## [Text passage]
BEGIN

From the album Preacher’s Daughter
This is a song about inheritance. Not money or genes. The kind passed from father to daughter through violence, through predation, through being taught early that your body belongs to someone who will hurt it. Ethel Cain turns Gothic horror into autobiography, making the monster and the victim speak in the same voice until you cannot tell them apart.
I followed you in / I was with you there / I invited you in / Twice, I did
Repetition that doubles as self-blame. She is trying to convince herself she had agency, that invitation means something when the inviter is a child. The twice lands like an accusation she levels at herself for not learning the first time.
Suffering is nigh, drawing to me / Calling me the one, I'm the white light / Beautiful, finite
The predator calls her chosen, special. White light sounds holy until you remember it is what prey sees before death. Beautiful and finite. The compliment and the expiration date arrive in the same breath.

END

## [Tasks to carry out]
1. Please repeat the part of the song commentary that opens with the words containing "From the album" and closes with "tell them apart.".
2. In the song commentary, what album is the song from?
The rows that come next are separate material, unrelated to the song commentary.

## [Source material]
BEGIN

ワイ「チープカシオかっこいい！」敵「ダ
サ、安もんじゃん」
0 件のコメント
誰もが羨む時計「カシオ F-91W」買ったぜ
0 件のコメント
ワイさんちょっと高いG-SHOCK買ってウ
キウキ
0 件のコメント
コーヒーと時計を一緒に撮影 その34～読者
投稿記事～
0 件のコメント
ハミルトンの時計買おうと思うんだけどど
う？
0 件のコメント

END

## [Solutions below]
1.
From the album Preacher’s Daughter
This is a song about inheritance. Not money or genes. The kind passed from father to daughter through violence, through predation, through being taught early that your body belongs to someone who will hurt it. Ethel Cain turns Gothic horror into autobiography, making the monster and the victim speak in the same voice until you cannot tell them apart.

2. Preacher's Daughter